L’entretien clinique au téléphone fait partie du champ de compétence de l’infirmier
et il doit être reconnu par chacun des
acteurs de la santé comme un soin à
part entière avec les bouleversements
institutionnels que sa mise en place peut
entraîner. Il importe aussi de l’intégrer à
une pratique d’équipe pluridisciplinaire
tenant compte des différents domaines
de compétences et des complémentarités de chacun.
Ces paramètres qui relèvent à la fois du
fonctionnement institutionnel et d’une
philosophie des soins permettent aux
infirmiers de supporter le poids de leur
investissement et de leur engagement et
contribuent à préserver leur autonomie ainsi
qu’un plaisir certain à soigner.
1– Cadéac B., Lauru, D. L’entretien clinique au téléphone.
Le carnet psy, 2007/8, 121, p. 22-24
2– Issue d'une initiative privée en 1943, la Fondation de
Nant (FdN) est au service des personnes souffrant de maladies psychiques. Reconnue d'intérêt public dès 1961, elle
organise les soins hospitaliers psychiatriques de l'Est vaudois depuis 1968. La FdN établit sa cohérence institutionnelle
sur une référence commune psychodynamique et psychanalytique. Son activité est fondée sur les compétences,
l’engagement, l’implication et la responsabilisation de son
personnel.
3– Winnicott D.W. Jeu et réalité. Gallimard. Col. Folio
essais, 1975 ; La préoccupation maternelle primaire in De
la pédiatrie à la psychanalyse.

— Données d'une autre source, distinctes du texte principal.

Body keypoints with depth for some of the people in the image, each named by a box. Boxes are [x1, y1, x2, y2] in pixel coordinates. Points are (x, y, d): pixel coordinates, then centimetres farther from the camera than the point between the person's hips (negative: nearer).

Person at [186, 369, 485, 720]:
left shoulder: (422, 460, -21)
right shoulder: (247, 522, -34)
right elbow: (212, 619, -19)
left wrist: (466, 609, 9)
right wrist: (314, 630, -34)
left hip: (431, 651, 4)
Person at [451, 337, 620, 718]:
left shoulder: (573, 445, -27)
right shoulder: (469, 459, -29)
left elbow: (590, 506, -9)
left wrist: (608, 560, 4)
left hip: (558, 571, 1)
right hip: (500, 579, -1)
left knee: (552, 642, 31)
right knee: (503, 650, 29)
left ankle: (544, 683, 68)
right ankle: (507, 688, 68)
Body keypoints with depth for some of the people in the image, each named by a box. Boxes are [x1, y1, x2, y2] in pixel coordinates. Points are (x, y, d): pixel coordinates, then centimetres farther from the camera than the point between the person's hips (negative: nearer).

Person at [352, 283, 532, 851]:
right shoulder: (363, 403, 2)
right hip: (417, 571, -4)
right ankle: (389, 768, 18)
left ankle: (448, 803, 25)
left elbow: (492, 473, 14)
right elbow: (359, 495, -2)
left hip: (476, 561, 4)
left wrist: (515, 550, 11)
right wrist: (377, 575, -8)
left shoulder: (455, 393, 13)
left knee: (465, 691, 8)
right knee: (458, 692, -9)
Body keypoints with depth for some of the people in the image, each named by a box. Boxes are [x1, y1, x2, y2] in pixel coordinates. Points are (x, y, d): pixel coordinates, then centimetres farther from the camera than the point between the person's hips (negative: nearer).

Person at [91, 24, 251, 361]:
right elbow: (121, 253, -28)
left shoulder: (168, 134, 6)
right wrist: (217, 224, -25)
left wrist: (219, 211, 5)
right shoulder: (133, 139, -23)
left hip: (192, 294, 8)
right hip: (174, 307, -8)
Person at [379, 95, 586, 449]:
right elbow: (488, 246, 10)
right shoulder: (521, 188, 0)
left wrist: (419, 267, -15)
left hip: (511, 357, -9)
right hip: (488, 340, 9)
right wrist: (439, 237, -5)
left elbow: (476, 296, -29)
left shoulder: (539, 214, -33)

Science de l’homme, Payot,
1995
4– Coulon De N. La crise, stratégies d’intervention thérapeutique en psychiatrie. Paris : Gaëtan Morin éd., 1999
5– Miéville, J.-C. Urgences psychiatriques : première ligne
infirmière. L’Écrit, n° 14, novembre 1998.
Cet article est issu de la conférence
de Françoise Gonzalez à l’occasion de
l’inauguration de l’AOP, le 5 mai 2010 à Vevey.
Résumé :
L’entretien clinique téléphonique avec des patients souffrant de troubles psychiques suppose de solides références théoriques et une
capacité d’analyse clinique des situations. L’auteur, cadre infirmière, décrit le travail d’écoute et d’orientation des patients, qu’ils soient déjà connus ou non
par l’hôpital psychiatrique. Elle souligne l’importance de la formation et de l’investissement pour les infirmiers, en première ligne sur cette antenne.
Mots-clés : Accueil – Écoute – Confiance – Entretien infirmier – Infirmier de secteur psychiatrique – Soin psychiatrique – Téléphone.